DATASET EXTRACT:
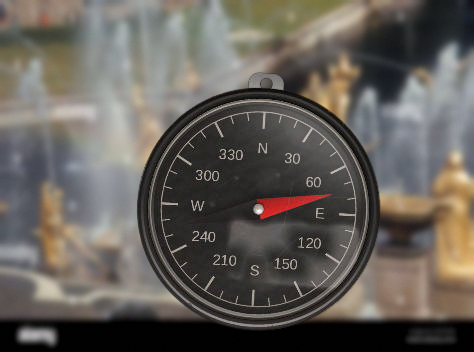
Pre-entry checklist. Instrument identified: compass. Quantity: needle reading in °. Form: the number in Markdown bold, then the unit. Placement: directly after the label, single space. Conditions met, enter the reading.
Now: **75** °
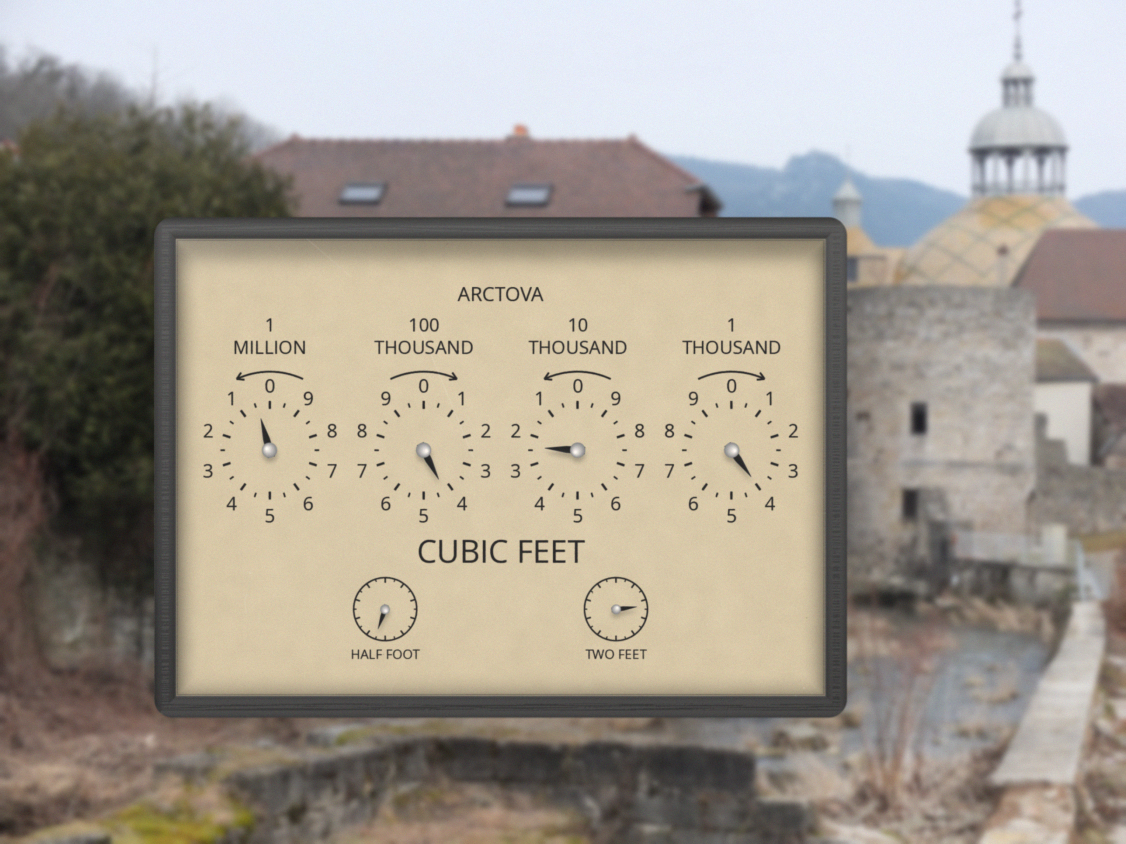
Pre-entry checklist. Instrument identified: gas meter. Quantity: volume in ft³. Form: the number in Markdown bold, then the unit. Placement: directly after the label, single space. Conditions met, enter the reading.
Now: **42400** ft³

--

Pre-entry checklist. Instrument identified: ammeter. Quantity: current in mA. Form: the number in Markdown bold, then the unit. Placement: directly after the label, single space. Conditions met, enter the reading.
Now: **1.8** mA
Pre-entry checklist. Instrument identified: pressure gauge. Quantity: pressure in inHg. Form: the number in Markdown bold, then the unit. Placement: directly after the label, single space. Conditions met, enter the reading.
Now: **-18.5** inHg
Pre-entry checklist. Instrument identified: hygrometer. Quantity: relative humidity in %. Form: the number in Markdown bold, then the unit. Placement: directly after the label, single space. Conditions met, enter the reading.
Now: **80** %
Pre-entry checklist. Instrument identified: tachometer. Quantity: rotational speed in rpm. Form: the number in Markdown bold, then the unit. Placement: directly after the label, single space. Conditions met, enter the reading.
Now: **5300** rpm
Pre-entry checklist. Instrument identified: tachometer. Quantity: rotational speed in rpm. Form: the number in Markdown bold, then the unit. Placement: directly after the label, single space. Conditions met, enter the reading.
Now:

YOUR ASSIGNMENT: Pick out each line of the material above that contains the string "inHg", and copy those lines.

RESPONSE TO THIS TASK:
Pre-entry checklist. Instrument identified: pressure gauge. Quantity: pressure in inHg. Form: the number in Markdown bold, then the unit. Placement: directly after the label, single space. Conditions met, enter the reading.
Now: **-18.5** inHg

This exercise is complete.